* [EXERCISE] Recast the listing below as a numbered list, starting at its first line and ending at the line that contains "290.0], [0, 0, 1]] dist [0.082378, -0.087358]", with both ends included and blank lines omitted. Leave the pictures out of your answer.

* [RAW DATA]
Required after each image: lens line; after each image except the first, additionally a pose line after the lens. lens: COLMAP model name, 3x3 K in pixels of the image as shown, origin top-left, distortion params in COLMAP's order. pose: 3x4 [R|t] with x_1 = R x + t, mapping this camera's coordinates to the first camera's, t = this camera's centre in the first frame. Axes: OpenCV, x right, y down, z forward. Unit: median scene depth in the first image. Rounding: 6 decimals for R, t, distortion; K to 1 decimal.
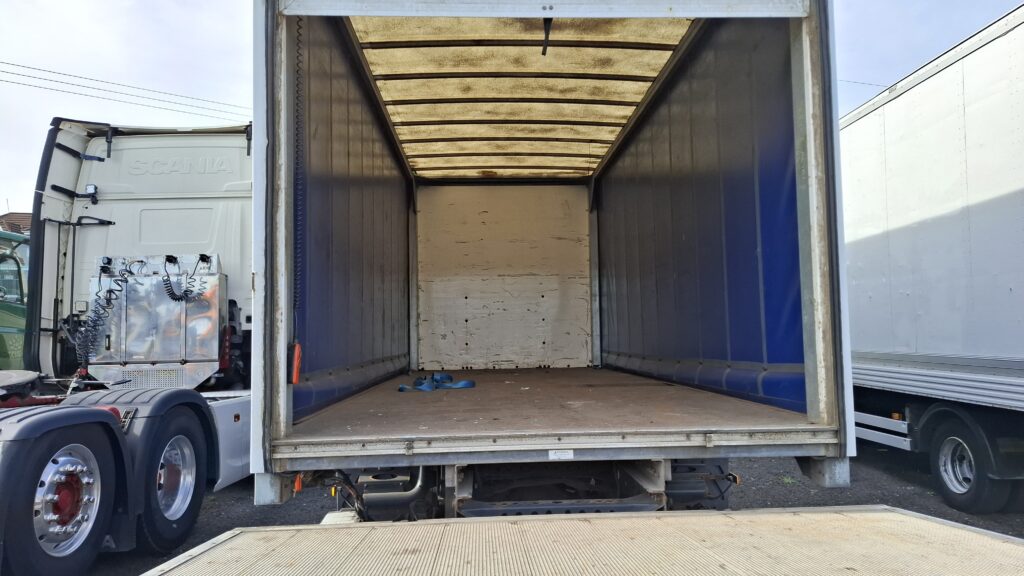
lens RADIAL K [[708.2, 0, 522.0], [0, 708.2, 290.0], [0, 0, 1]] dist [0.082378, -0.087358]
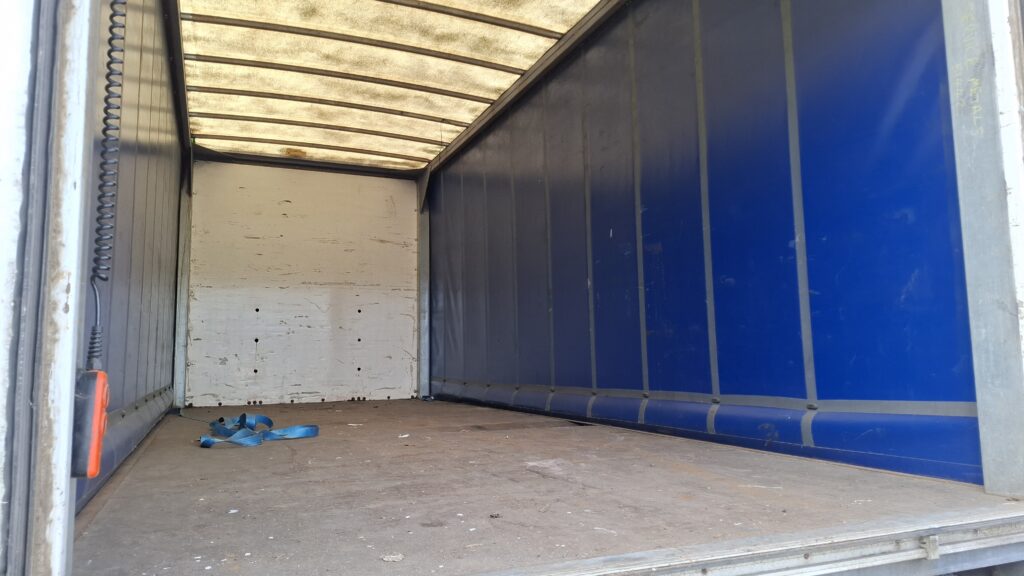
lens RADIAL K [[708.2, 0, 510.0], [0, 708.2, 282.2], [0, 0, 1]] dist [0.082378, -0.087358]
pose [[0.943577, 0.041804, 0.328505, -0.081303], [-0.026300, 0.998327, -0.051502, 0.014213], [-0.330108, 0.039957, 0.943097, 0.191489]]
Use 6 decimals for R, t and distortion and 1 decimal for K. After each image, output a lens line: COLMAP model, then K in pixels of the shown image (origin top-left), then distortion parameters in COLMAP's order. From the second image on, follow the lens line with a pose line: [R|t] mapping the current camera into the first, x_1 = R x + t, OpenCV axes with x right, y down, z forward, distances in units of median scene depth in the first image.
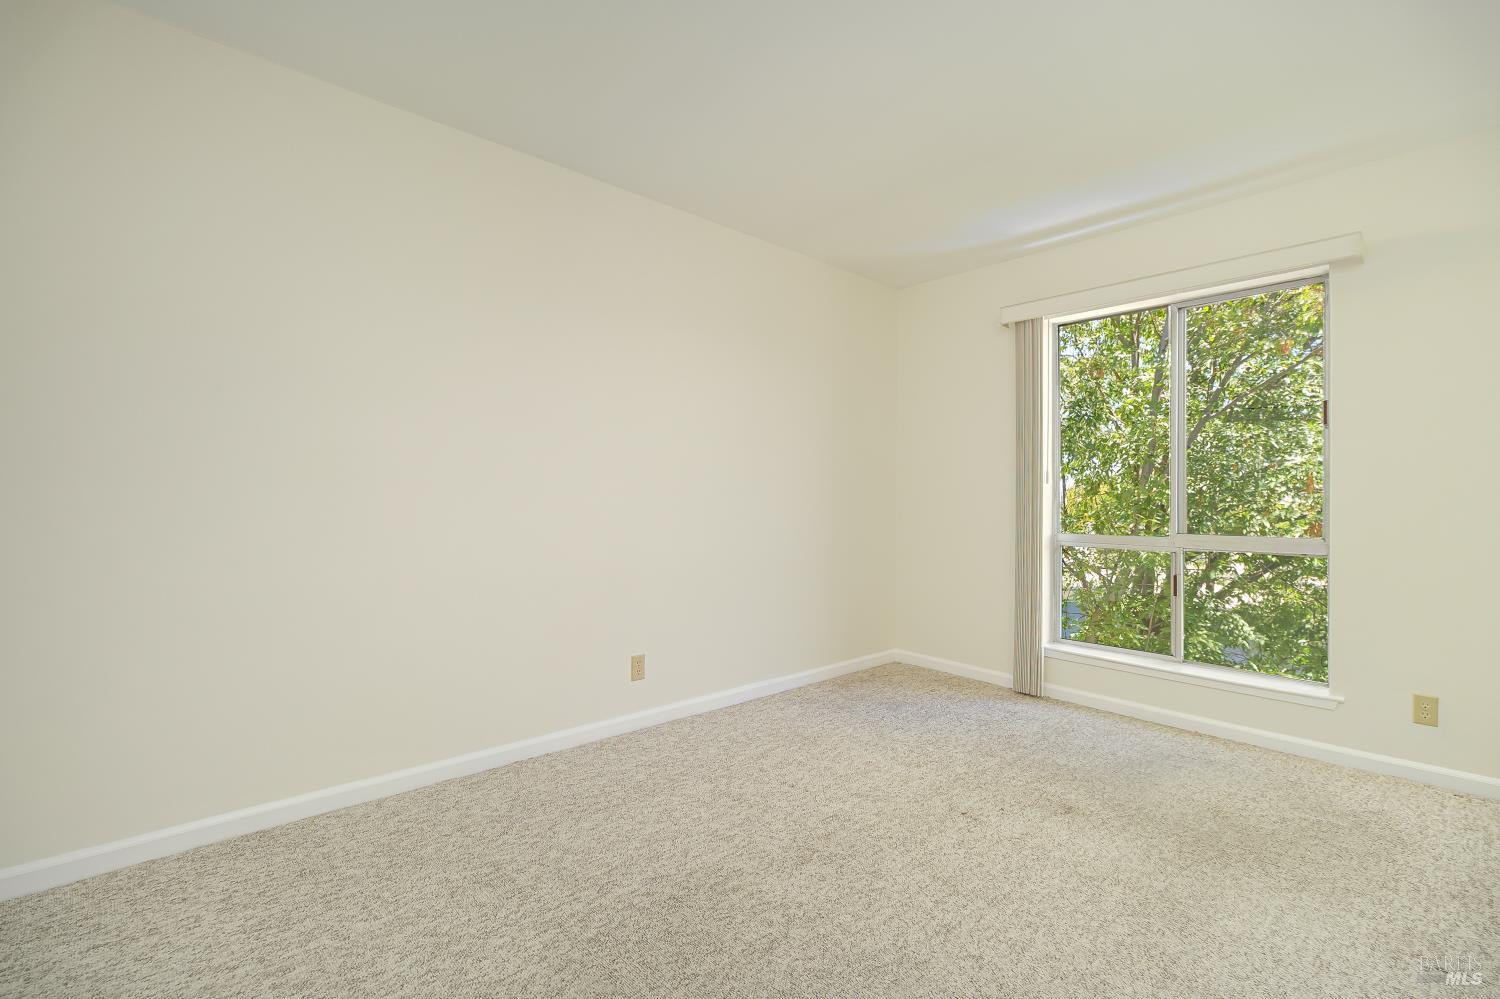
lens RADIAL K [[664.2, 0, 753.6], [0, 664.2, 492.1], [0, 0, 1]] dist [-0.000978, -0.000196]
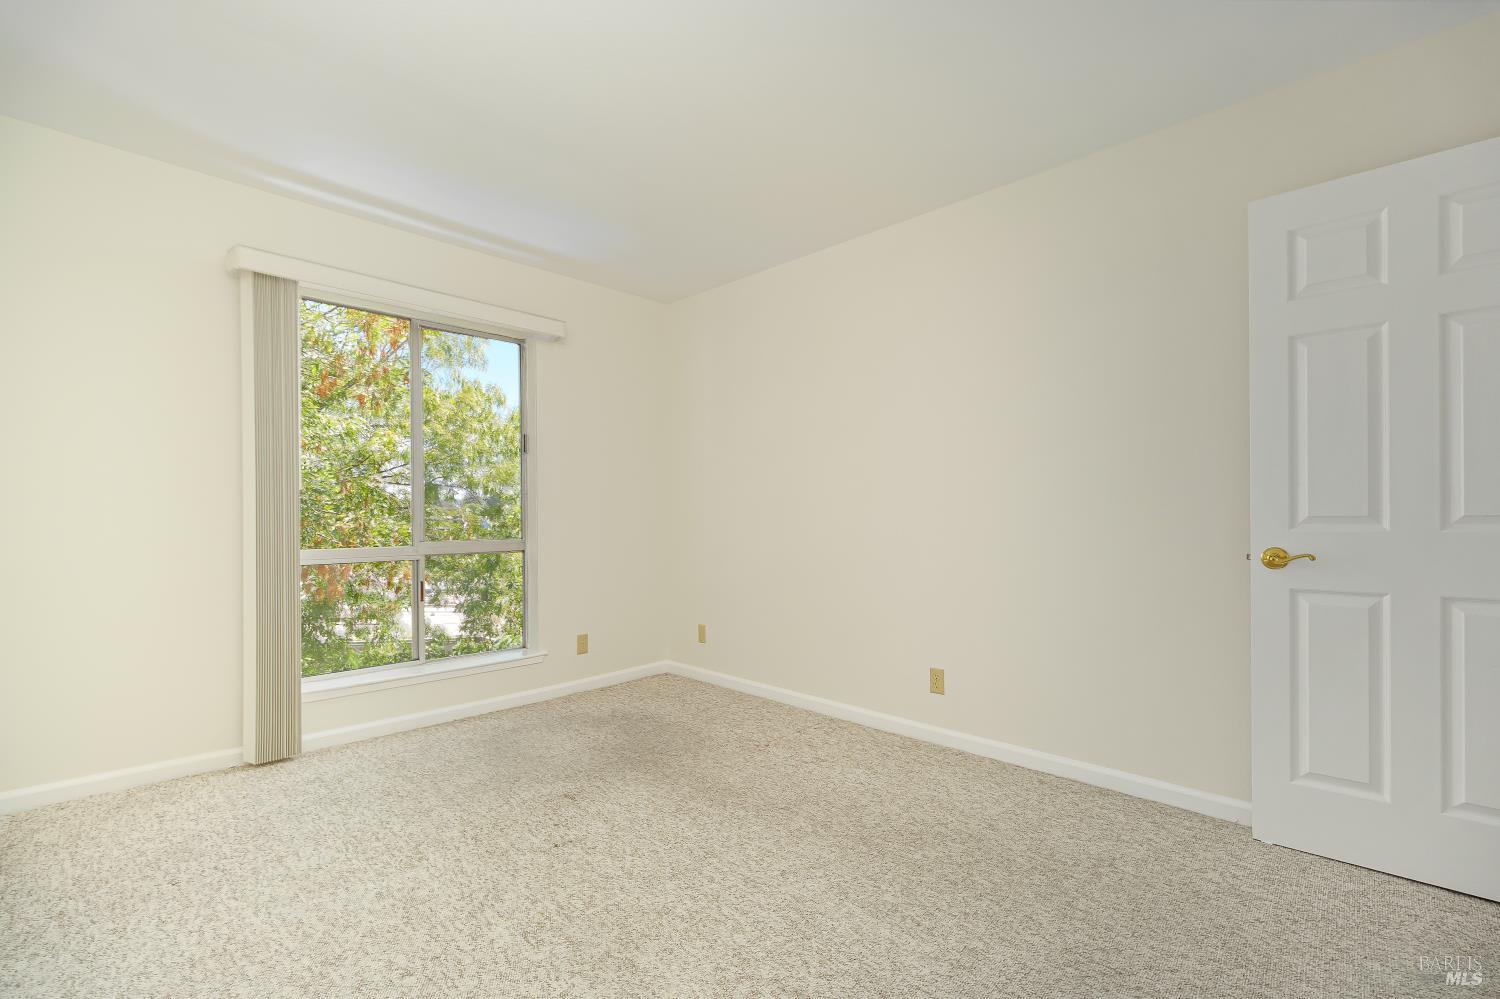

* [SOLUTION]
1. Required after each image: lens line; after each image except the first, additionally a pose line after the lens. lens: COLMAP model name, 3x3 K in pixels of the image as shown, origin top-left, distortion params in COLMAP's order. pose: 3x4 [R|t] with x_1 = R x + t, mapping this camera's coordinates to the first camera's, t = this camera's centre in the first frame. Axes: OpenCV, x right, y down, z forward. Unit: median scene depth in the first image. Rounding: 6 decimals for R, t, distortion; K to 1 decimal.
2. lens RADIAL K [[708.2, 0, 522.0], [0, 708.2, 290.0], [0, 0, 1]] dist [0.082378, -0.087358]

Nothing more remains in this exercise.